[Start of Attachment]

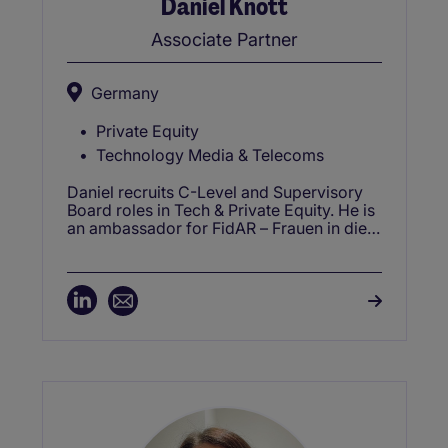
Daniel Knott
Associate Partner
Germany
Private Equity
Technology Media & Telecoms
Daniel recruits C-Level and Supervisory
Board roles in Tech & Private Equity. He is
an ambassador for FidAR – Frauen in die
Aufsichtsräte e.V. (Women in the
Supervisory Boards), providing career
advisement.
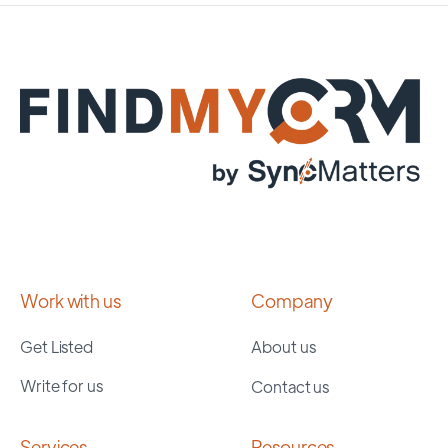
Work with us
Company
Get Listed
About us
Write for us
Contact us
Services
Resources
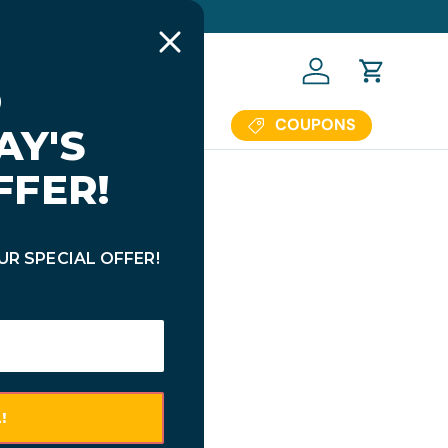
 OFF $69.95+ (Code: BTS23)
Log in
Cart
COUPONS
Us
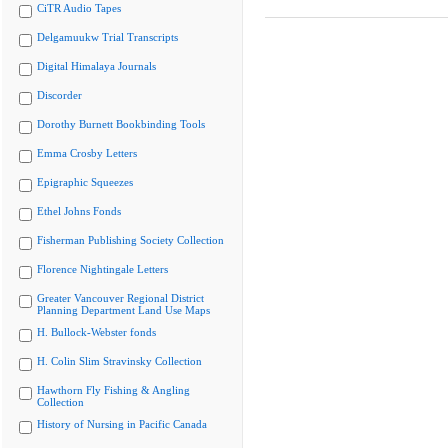
CiTR Audio Tapes
Delgamuukw Trial Transcripts
Digital Himalaya Journals
Discorder
Dorothy Burnett Bookbinding Tools
Emma Crosby Letters
Epigraphic Squeezes
Ethel Johns Fonds
Fisherman Publishing Society Collection
Florence Nightingale Letters
Greater Vancouver Regional District
Planning Department Land Use Maps
H. Bullock-Webster fonds
H. Colin Slim Stravinsky Collection
Hawthorn Fly Fishing & Angling
Collection
History of Nursing in Pacific Canada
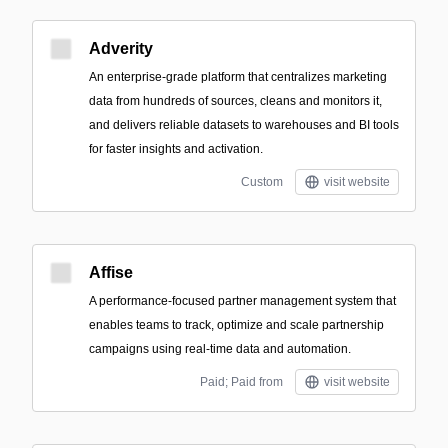
Adverity
An enterprise-grade platform that centralizes marketing
data from hundreds of sources, cleans and monitors it,
and delivers reliable datasets to warehouses and BI tools
for faster insights and activation.
Custom
visit website
Affise
A performance-focused partner management system that
enables teams to track, optimize and scale partnership
campaigns using real-time data and automation.
Paid; Paid from
visit website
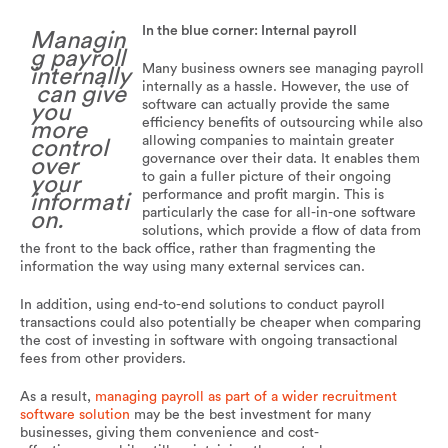
In the blue corner: Internal payroll
Managin
g payroll
Many business owners see managing payroll
internally
internally as a hassle. However, the use of
can give
software can actually provide the same
you
efficiency benefits of outsourcing while also
more
allowing companies to maintain greater
control
governance over their data. It enables them
over
to gain a fuller picture of their ongoing
your
performance and profit margin. This is
informati
particularly the case for all-in-one software
on.
solutions, which provide a flow of data from
the front to the back office, rather than fragmenting the
information the way using many external services can.
In addition, using end-to-end solutions to conduct payroll
transactions could also potentially be cheaper when comparing
the cost of investing in software with ongoing transactional
fees from other providers.
As a result,
managing payroll as part of a wider recruitment
software solution
may be the best investment for many
businesses, giving them convenience and cost-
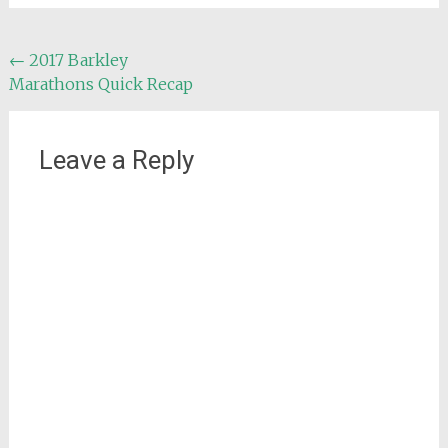
Post
←
2017 Barkley
Marathons Quick Recap
navigation
Leave a Reply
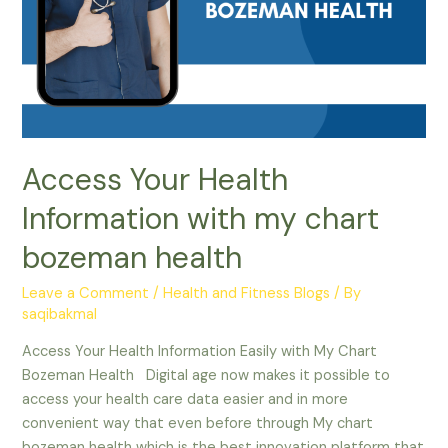
Access Your Health
Information with my chart
bozeman health
Leave a Comment
/
Health and Fitness Blogs
/ By
saqibakmal
Access Your Health Information Easily with My Chart
Bozeman Health Digital age now makes it possible to
access your health care data easier and in more
convenient way that even before through My chart
bozeman health which is the best innovation platform that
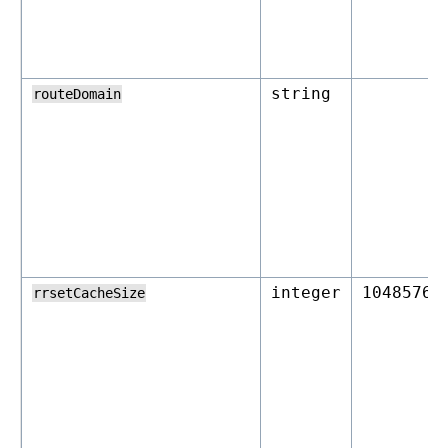
string
routeDomain
integer
10485760
rrsetCacheSize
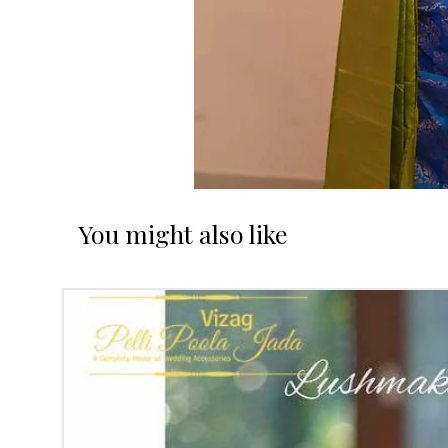
You might also like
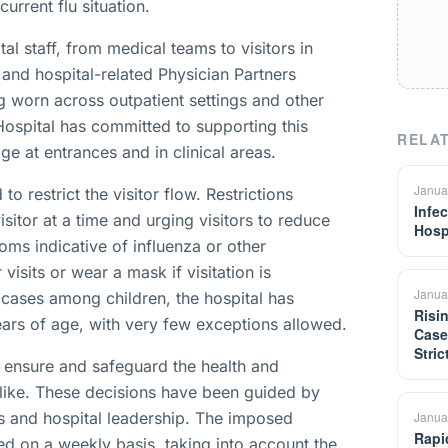
current flu situation.
l staff, from medical teams to visitors in
 and hospital-related Physician Partners
ng worn across outpatient settings and other
Hospital has committed to supporting this
RELAT
e at entrances and in clinical areas.
Janua
to restrict the visitor flow. Restrictions
Infe
sitor at a time and urging visitors to reduce
Hosp
ptoms indicative of influenza or other
visits or wear a mask if visitation is
Janua
u cases among children, the hospital has
Risi
ears of age, with very few exceptions allowed.
Case
Stri
o ensure and safeguard the health and
f alike. These decisions have been guided by
 and hospital leadership. The imposed
Janua
Rapi
ed on a weekly basis, taking into account the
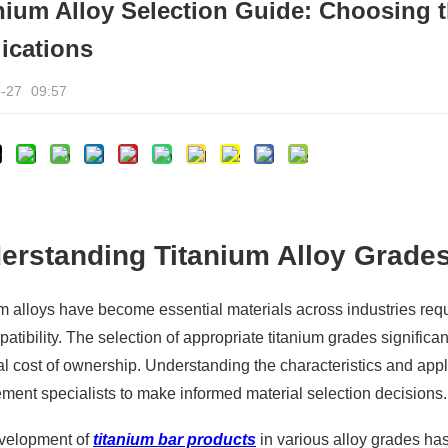
nium Alloy Selection Guide: Choosing t
ications
-27
09:57
erstanding Titanium Alloy Grade
m alloys have become essential materials across industries requi
atibility. The selection of appropriate titanium grades signifi
al cost of ownership. Understanding the characteristics and appl
ment specialists to make informed material selection decisions.
velopment of
titanium bar products
in various alloy grades has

[End of Attachment]

Goal of the exercise: Every line of the data above should be quoted exactly. Omit the pictures.

Answer box:
Daniel Knott
Associate Partner
Germany
Private Equity
Technology Media & Telecoms
Daniel recruits C-Level and Supervisory
Board roles in Tech & Private Equity. He is
an ambassador for FidAR – Frauen in die
Aufsichtsräte e.V. (Women in the
Supervisory Boards), providing career
advisement.
Work with us
Company
Get Listed
About us
Write for us
Contact us
Services
Resources
 OFF $69.95+ (Code: BTS23)
Log in
Cart
COUPONS
Us
CiTR Audio Tapes
Delgamuukw Trial Transcripts
Digital Himalaya Journals
Discorder
Dorothy Burnett Bookbinding Tools
Emma Crosby Letters
Epigraphic Squeezes
Ethel Johns Fonds
Fisherman Publishing Society Collection
Florence Nightingale Letters
Greater Vancouver Regional District
Planning Department Land Use Maps
H. Bullock-Webster fonds
H. Colin Slim Stravinsky Collection
Hawthorn Fly Fishing & Angling
Collection
History of Nursing in Pacific Canada
Adverity
An enterprise-grade platform that centralizes marketing
data from hundreds of sources, cleans and monitors it,
and delivers reliable datasets to warehouses and BI tools
for faster insights and activation.
Custom
visit website
Affise
A performance-focused partner management system that
enables teams to track, optimize and scale partnership
campaigns using real-time data and automation.
Paid; Paid from
visit website
In the blue corner: Internal payroll
Managin
g payroll
Many business owners see managing payroll
internally
internally as a hassle. However, the use of
can give
software can actually provide the same
you
efficiency benefits of outsourcing while also
more
allowing companies to maintain greater
control
governance over their data. It enables them
over
to gain a fuller picture of their ongoing
your
performance and profit margin. This is
informati
particularly the case for all-in-one software
on.
solutions, which provide a flow of data from
the front to the back office, rather than fragmenting the
information the way using many external services can.
In addition, using end-to-end solutions to conduct payroll
transactions could also potentially be cheaper when comparing
the cost of investing in software with ongoing transactional
fees from other providers.
As a result,
managing payroll as part of a wider recruitment
software solution
may be the best investment for many
businesses, giving them convenience and cost-
Post
←
2017 Barkley
Marathons Quick Recap
navigation
Leave a Reply
Access Your Health
Information with my chart
bozeman health
Leave a Comment
/
Health and Fitness Blogs
/ By
saqibakmal
Access Your Health Information Easily with My Chart
Bozeman Health Digital age now makes it possible to
access your health care data easier and in more
convenient way that even before through My chart
bozeman health which is the best innovation platform that
string
routeDomain
integer
10485760
rrsetCacheSize
You might also like
current flu situation.
l staff, from medical teams to visitors in
 and hospital-related Physician Partners
ng worn across outpatient settings and other
Hospital has committed to supporting this
RELAT
e at entrances and in clinical areas.
Janua
to restrict the visitor flow. Restrictions
Infe
sitor at a time and urging visitors to reduce
Hosp
ptoms indicative of influenza or other
visits or wear a mask if visitation is
Janua
u cases among children, the hospital has
Risi
ears of age, with very few exceptions allowed.
Case
Stri
o ensure and safeguard the health and
f alike. These decisions have been guided by
 and hospital leadership. The imposed
Janua
Rapi
ed on a weekly basis, taking into account the
nium Alloy Selection Guide: Choosing t
ications
-27
09:57
erstanding Titanium Alloy Grade
m alloys have become essential materials across industries requi
atibility. The selection of appropriate titanium grades signifi
al cost of ownership. Understanding the characteristics and appl
ment specialists to make informed material selection decisions.
velopment of
titanium bar products
in various alloy grades has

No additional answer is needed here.